Making a list, checking it twice. Voila, Tones And I comes out on top [Op-Ed]
True story: journalists love lists.
We compile them in our heads, while riding the bus and walking the dog. And not just the necessary to-do lists. We keep score of the essential frivolous stuff. Like, “Top 10 horror films of the ‘70s” lists. And “All-Time Top 5 Kubrick” films lists.
Ask a music journalist their favourite song or band, you’ll get a pained look. Then you’ll get hit with categories. “C’mon, it’s impossible to identify the best, greatest, all-time song. But the ‘Top 10 atmospheric drum ‘n’ bass tunes’? Now we’re talking.”
Lists help us organise our lives, arrange our thoughts. Give us clarity in a chaotic world.
For those of us who scrutinise charts for our careers, charts can bring joy, or pain. An American record producer buddy was so traumatized when his artist failed to crack one particular albums chart, he used the paper it was printed on when he visited the bogs.
Another true story: we’re deep into end-of-year chart season. Spotify and Apple Music just released their global lists, and they’ll keep coming until early in the New Year when ARIA releases its annual surveys.

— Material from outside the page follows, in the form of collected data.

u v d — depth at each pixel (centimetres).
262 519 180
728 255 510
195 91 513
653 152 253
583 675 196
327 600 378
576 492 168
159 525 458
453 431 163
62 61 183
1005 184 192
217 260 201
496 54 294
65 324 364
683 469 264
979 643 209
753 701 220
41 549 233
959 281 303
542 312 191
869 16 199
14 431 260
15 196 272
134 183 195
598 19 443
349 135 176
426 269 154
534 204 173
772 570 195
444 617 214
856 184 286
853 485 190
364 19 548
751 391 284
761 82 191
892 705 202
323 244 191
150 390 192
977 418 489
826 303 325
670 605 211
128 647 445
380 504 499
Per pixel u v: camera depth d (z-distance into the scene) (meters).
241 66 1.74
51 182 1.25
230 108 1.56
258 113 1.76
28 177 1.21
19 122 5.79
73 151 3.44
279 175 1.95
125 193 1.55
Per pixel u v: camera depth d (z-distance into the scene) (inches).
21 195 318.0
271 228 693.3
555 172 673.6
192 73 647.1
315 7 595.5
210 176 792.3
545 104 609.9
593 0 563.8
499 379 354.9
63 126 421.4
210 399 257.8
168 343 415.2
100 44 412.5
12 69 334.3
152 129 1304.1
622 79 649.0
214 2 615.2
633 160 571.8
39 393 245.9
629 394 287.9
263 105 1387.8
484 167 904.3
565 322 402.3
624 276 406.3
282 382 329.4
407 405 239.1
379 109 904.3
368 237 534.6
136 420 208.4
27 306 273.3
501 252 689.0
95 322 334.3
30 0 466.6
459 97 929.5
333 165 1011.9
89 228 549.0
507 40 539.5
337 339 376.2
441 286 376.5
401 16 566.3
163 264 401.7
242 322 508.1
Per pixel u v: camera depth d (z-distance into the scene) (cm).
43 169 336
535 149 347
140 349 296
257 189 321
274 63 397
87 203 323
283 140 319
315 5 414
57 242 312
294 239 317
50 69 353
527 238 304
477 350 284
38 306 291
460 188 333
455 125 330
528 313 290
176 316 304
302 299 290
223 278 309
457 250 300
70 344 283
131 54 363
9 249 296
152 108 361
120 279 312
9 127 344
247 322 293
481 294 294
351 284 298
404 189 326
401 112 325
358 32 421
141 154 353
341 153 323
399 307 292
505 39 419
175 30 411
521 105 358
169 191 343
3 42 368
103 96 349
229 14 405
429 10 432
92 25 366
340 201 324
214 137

Admit it, you’ve got your own list. You’re just wondering whether to bin it or blast it.
Music charts are polarising. They’re either pointless, and they’ve been manipulated by kids with zero interest in the music, but they’ve got access to the Internet and they’re fascinated by all the naughty words. Or, the charts are the most scientific, most democratic analysis of music tastes in a territory, or worldwide, that we’ve ever had at our fingertips.
Whichever side of the “Pros and Cons” column you sit, one name keeps cropping up in those year-end lists: Tones And I.
Tones’ ‘Dance Monkey’ was No. 1 on the most-Shazamed list, No. 2 on Spotify’s most-streamed list, and No. 3 on Apple Music’s most-streamed tally, all published last week.
Those are astonishing results for a song that was released in the first half of 2019.
Technology and the way music fans connect with their fave tunes is, today, the main driver of charts.
And it was a one-time busker in Byron Bay and her outrageously popular song that made those connections in 2020.
Don’t expect ‘Dance Monkey’ to top any most-played surveys at the end of 2021. But feel free to add it to your list of ‘Top 10 Most Unlikely Hits’ and ‘All-Time Most Popular Aussie Songs’.